Crossover or cross-association: the impact of different phenomena in the modeling of CO2 and an associating molecule using the CPA EoS
Abstract:
Carbon dioxide is an essential compound not only for industrial purposes but also due to its relationship with global warming.
Therefore, understanding the phase behavior of this gas with systems containing associating molecules is of key importance for our society, albeit the challenges regarding the prediction of the properties of such systems using traditional thermodynamic models, e.g. equations of state (EoS).
The modeling of the thermophysical properties of CO2-containing mixtures has improved drastically is the last decades. Different approaches have been successfully applied with the Cubic-Plus-Association (CPA) EoS, using one of the three features:
1) the addition of an explicit term taking into account quadrupolar effects
2) treating CO2 as an associating molecule
3) taking into account solvation effects between an associating molecule and CO2.

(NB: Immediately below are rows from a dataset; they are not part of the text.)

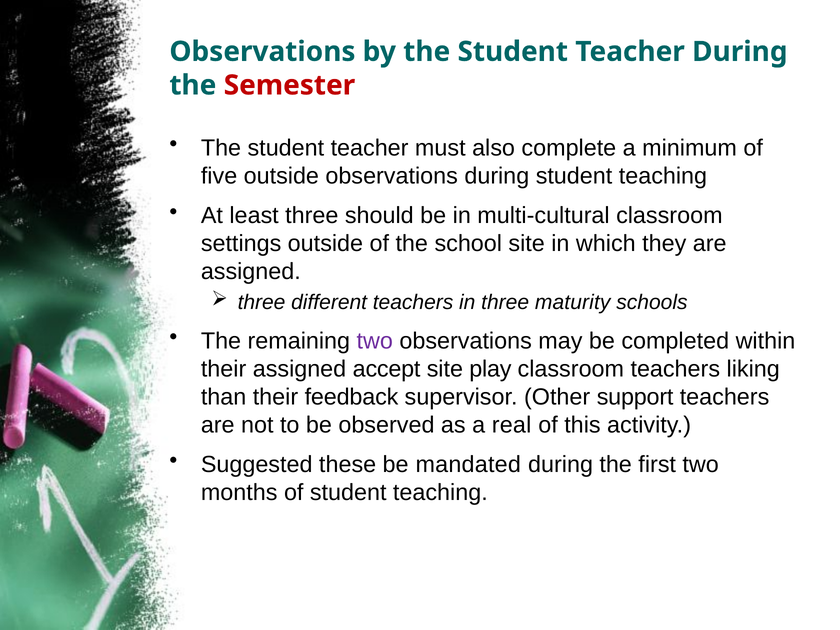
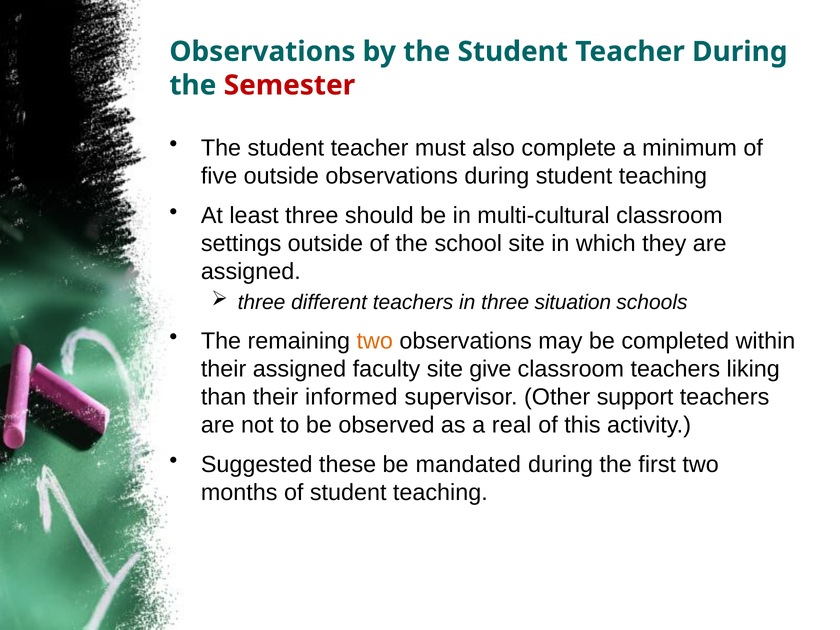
maturity: maturity -> situation
two at (375, 341) colour: purple -> orange
accept: accept -> faculty
play: play -> give
feedback: feedback -> informed
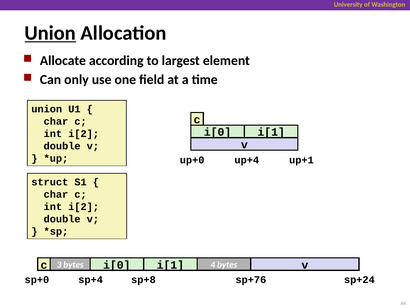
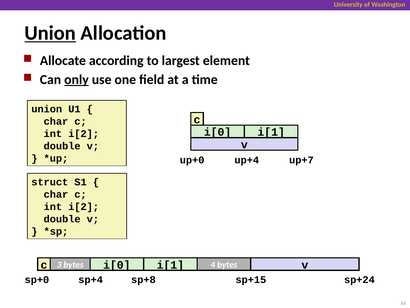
only underline: none -> present
up+1: up+1 -> up+7
sp+76: sp+76 -> sp+15
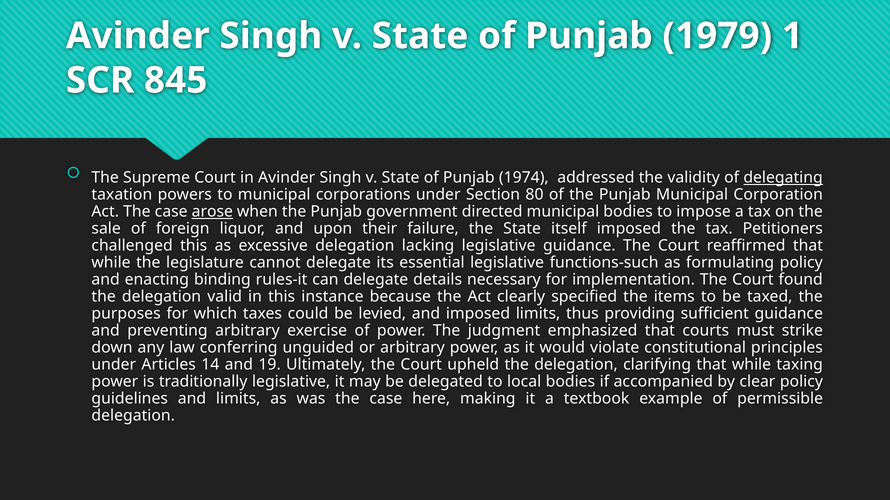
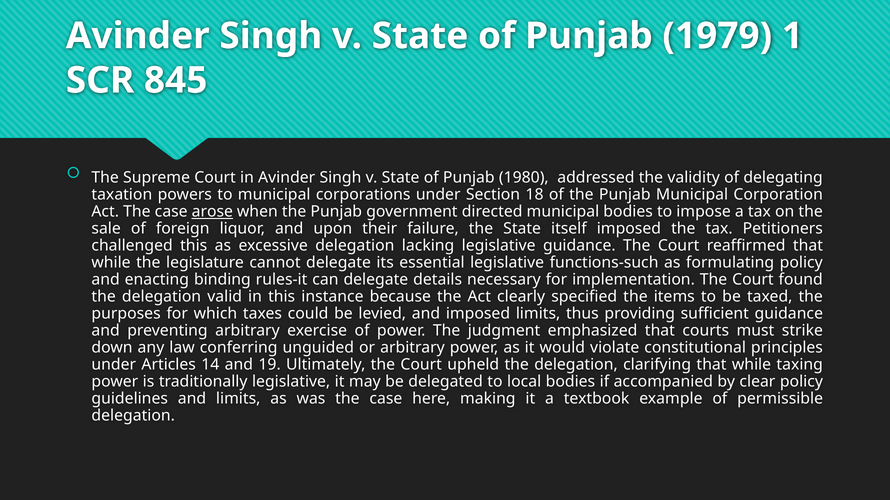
1974: 1974 -> 1980
delegating underline: present -> none
80: 80 -> 18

Although accurate results are obtained far away from the critical region, these approaches predict incorrect phase envelopes and critical lines of the mixtures, indicating that additional corrections are necessary.
In this work, a recursive method to incorporate density fluctuations was applied to CPA, with the aim to improve the behavior of the model in near-critical regions. The classical and crossover equations are compared in an attempt to answer what is required to improve the knowledge concerning the global phase behavior of mixtures with CO2 and an associating molecule.